Another new name to tennis, Taylor Townsend started playing tennis at the age of six.
She would later move to Atlanta and then Boca Raton, Florida, to focus on playing tennis.
The athlete experienced many successes at the start of her career.
When she won the 2012 Australian Open junior tournament, she became the second American to do so.
She would then go on to win the grand Slam titles at the junior tournaments for Wimbledon and US Open.
Townsend would make her professional debut in 2010 at the age of 14.
She would then break into the top 100 in 2015.
While previously only making it into the fourth round of her Grand Slam events, her 2020 appearance at the US Open would be the furthest the athlete has made it.
The athlete most recently participated in the 2020 US Open.
While she might currently live in California, Naomi Osaka professionally represents Japan.
Born in Osaka, Japan, the athlete is Japanese and Haitian.
After moving to New York to live with her father’s family, her dad chose to teach and train her and her sister in tennis.
Osaka’s career would turn professional just before her sixteenth birthday.
She would go through a series of wins and losses before upsetting Angelique Kerber, the defending champion of the US Open, in her first round.
During this time, Naomi’s ranking began to rise, landing her within the top 50 in 2018.
The biggest win of her career so far came in 2018 when she bested Serena Williams at the US Open.
Later in 2019, she would become the No. 1 ranked female player.
Her most recent achievement is her 2020 win at the U.S. Open.
When it comes to tennis, Serena Williams is inarguably one of the best known names around the world.
While Serena’s career began alongside her sister, she has undoubtedly grown past the “Venus & Serena” references.
Although the sisters have experienced much success together, Serena Williams has solidified her career as a solo player well into her 30s.
Williams’ career holds many accolades.
She is a former No. 1 ranked player in women’s single tennis.
She has won an impressive 23 Grand Slam singles titles.
This is the second-most of all time.
Her record includes 39 Grand Slam titles in total.
They include 14 in women’s doubles, a feat she shares with her sister.

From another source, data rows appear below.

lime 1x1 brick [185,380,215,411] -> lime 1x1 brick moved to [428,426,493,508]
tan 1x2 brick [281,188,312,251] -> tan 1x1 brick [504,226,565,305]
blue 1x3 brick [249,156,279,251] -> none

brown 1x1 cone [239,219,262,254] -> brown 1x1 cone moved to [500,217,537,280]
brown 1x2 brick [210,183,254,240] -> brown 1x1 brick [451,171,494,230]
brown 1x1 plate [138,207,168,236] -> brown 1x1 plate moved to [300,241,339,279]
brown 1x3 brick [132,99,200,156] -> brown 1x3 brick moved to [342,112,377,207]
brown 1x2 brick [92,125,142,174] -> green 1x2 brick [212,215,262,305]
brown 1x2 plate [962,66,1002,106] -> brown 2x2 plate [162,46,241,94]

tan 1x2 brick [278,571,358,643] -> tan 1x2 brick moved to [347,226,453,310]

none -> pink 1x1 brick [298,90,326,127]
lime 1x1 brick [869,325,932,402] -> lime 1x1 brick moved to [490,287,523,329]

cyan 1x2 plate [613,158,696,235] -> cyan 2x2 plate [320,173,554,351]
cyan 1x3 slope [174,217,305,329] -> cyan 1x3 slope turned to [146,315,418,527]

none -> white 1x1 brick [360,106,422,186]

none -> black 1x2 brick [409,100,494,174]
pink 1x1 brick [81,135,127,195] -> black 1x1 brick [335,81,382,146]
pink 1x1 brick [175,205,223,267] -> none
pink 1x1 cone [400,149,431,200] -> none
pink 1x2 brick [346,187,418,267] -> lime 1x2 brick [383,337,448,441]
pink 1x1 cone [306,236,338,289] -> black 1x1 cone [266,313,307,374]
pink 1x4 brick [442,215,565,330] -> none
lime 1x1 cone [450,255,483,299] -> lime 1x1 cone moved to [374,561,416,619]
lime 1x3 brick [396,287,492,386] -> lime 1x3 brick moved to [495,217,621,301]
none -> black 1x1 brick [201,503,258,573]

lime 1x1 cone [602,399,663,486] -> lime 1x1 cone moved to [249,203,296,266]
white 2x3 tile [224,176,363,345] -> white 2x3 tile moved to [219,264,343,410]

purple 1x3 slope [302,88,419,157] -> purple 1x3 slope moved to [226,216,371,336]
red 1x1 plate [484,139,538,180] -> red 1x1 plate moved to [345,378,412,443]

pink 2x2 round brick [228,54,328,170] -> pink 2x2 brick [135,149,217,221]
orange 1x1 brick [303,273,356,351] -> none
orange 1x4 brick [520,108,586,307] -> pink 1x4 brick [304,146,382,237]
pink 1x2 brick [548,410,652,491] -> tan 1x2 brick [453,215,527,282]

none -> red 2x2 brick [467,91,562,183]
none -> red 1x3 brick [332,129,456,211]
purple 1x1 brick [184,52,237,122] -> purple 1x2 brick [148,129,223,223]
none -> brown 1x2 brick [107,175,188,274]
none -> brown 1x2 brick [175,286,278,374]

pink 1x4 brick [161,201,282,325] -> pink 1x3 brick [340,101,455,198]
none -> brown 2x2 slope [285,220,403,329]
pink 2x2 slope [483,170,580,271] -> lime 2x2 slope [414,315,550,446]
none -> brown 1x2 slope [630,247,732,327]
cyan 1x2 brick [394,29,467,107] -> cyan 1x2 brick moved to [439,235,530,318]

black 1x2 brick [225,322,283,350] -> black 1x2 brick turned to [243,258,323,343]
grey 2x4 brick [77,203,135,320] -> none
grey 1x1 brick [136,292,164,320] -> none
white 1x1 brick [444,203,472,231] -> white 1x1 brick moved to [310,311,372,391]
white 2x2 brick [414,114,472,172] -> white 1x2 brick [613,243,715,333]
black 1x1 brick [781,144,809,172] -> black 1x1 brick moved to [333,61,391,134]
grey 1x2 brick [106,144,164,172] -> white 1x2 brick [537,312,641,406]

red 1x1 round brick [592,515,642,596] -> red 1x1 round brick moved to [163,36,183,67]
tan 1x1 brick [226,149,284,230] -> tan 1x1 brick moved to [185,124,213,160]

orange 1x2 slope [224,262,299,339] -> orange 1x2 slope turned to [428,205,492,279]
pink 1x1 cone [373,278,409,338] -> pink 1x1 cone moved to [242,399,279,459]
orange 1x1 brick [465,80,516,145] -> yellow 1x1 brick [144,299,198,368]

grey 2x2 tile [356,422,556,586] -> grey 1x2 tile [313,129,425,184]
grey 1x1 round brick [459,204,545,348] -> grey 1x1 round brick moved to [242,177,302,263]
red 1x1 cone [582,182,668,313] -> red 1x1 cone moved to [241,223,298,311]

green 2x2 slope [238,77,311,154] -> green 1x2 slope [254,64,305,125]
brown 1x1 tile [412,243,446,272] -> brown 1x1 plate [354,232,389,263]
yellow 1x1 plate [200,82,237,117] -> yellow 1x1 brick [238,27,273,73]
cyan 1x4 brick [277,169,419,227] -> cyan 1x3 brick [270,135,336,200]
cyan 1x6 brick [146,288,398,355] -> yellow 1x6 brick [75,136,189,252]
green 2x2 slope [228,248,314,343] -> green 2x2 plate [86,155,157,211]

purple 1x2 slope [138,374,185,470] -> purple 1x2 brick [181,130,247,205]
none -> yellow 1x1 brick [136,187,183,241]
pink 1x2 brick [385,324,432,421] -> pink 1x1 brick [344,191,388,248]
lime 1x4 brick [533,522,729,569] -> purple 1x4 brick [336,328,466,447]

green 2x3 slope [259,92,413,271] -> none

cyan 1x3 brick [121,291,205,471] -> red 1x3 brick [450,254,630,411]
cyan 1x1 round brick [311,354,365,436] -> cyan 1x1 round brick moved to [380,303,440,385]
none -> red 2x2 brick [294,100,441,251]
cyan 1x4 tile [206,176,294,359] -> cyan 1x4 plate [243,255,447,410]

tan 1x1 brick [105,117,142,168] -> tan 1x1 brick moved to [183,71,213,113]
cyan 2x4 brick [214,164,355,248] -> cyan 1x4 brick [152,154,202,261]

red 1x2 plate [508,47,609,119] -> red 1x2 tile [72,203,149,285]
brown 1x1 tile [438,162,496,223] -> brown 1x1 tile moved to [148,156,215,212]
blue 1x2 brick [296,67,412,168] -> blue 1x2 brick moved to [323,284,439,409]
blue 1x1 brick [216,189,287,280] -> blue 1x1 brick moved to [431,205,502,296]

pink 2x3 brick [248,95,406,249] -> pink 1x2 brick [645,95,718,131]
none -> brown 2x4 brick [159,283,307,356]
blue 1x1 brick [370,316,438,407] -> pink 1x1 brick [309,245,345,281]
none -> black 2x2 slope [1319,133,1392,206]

The star athlete has also held all four Grand Slam titles twice simultaneously.
This came during the 2002-2003 and 2014-2015 seasons where she won at the Australian Open, French Open, Wimbledon, and US Open.
She also holds four Olympic gold medals, one in singles at the 2012 London Games and three in singles from the 2000, 2008, and 2012 Olympics.
As of 2020, she is ranked No. 8 in the world and is the first in all time earnings from the Women’s Tennis Association.
Best Black Female Tennis Players Conclusion
While tennis doesn’t often get the same recognition as basketball, football, or baseball, few can deny the major athleticism required to play the sport.
Those grunts happen for a reason!
Black women have continued to break barriers in the Women’s Tennis Association.
There are no signs of stopping for them.
Althea Gibson, one of the first greats, helped pave the way for athletes like Serena Williams, who is easily recognized as possibly the best female athlete of all time.
She in turn has inspired tennis’ new generation of players like Naomi Osaka and Coco Gauff.
Black women have pushed themselves to excel at tennis.
They’re not the only ones working to make a name for themselves.
Black women everywhere are pushing the envelope on what’s to be expected.